[Begin Data entries]
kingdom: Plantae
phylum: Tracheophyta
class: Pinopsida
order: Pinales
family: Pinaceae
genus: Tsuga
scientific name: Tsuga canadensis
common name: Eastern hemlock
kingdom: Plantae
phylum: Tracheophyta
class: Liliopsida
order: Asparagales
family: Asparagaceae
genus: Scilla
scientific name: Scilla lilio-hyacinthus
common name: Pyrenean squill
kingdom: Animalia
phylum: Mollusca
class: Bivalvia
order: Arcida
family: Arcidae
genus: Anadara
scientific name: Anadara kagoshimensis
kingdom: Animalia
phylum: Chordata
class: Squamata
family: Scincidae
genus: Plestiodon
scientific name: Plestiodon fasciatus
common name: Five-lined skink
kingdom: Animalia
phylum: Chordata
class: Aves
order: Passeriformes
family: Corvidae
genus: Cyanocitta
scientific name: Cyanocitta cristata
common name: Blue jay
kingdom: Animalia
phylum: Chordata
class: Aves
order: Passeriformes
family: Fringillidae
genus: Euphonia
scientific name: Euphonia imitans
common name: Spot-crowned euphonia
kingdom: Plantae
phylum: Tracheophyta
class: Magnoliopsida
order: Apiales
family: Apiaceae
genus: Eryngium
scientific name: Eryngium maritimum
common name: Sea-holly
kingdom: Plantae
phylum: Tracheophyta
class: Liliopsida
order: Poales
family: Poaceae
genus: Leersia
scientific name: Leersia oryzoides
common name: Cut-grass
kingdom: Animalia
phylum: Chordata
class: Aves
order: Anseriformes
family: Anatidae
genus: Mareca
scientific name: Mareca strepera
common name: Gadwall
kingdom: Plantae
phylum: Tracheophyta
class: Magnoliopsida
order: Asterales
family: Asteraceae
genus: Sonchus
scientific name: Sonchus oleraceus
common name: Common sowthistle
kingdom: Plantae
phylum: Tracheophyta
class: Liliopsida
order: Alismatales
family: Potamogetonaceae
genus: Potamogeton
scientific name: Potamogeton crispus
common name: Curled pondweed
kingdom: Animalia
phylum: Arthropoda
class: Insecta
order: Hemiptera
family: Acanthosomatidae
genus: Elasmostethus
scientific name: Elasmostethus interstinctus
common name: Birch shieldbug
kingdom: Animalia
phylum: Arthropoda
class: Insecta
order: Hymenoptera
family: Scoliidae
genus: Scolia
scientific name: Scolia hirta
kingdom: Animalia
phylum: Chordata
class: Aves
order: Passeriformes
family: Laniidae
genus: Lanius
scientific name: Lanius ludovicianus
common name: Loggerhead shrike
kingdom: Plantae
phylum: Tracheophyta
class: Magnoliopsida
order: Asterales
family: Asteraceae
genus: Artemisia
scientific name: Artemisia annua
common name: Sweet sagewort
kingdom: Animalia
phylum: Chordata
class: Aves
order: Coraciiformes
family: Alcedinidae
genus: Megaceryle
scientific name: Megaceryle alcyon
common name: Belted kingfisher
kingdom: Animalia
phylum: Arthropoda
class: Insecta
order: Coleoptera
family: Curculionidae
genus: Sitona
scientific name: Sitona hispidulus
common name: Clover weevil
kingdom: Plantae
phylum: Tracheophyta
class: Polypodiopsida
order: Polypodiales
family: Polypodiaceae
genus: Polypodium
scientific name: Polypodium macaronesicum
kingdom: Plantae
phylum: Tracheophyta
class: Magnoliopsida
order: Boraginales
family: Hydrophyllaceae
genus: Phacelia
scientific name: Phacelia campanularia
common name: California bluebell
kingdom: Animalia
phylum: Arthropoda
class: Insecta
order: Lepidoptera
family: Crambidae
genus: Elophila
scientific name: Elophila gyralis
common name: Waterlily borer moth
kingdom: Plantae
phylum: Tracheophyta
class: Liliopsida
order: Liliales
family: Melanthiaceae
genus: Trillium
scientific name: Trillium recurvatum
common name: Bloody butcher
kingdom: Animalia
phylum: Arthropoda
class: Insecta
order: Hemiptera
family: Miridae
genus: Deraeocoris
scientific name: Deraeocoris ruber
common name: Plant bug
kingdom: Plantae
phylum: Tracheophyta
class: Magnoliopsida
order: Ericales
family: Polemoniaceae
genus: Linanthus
[End Data entries]
▸ Written exercise:
Reproduce the data without any changes, from its first line through the line containing "family: Arcidae", with both of those lines included. Output only that part.

▸ Result:
kingdom: Plantae
phylum: Tracheophyta
class: Pinopsida
order: Pinales
family: Pinaceae
genus: Tsuga
scientific name: Tsuga canadensis
common name: Eastern hemlock
kingdom: Plantae
phylum: Tracheophyta
class: Liliopsida
order: Asparagales
family: Asparagaceae
genus: Scilla
scientific name: Scilla lilio-hyacinthus
common name: Pyrenean squill
kingdom: Animalia
phylum: Mollusca
class: Bivalvia
order: Arcida
family: Arcidae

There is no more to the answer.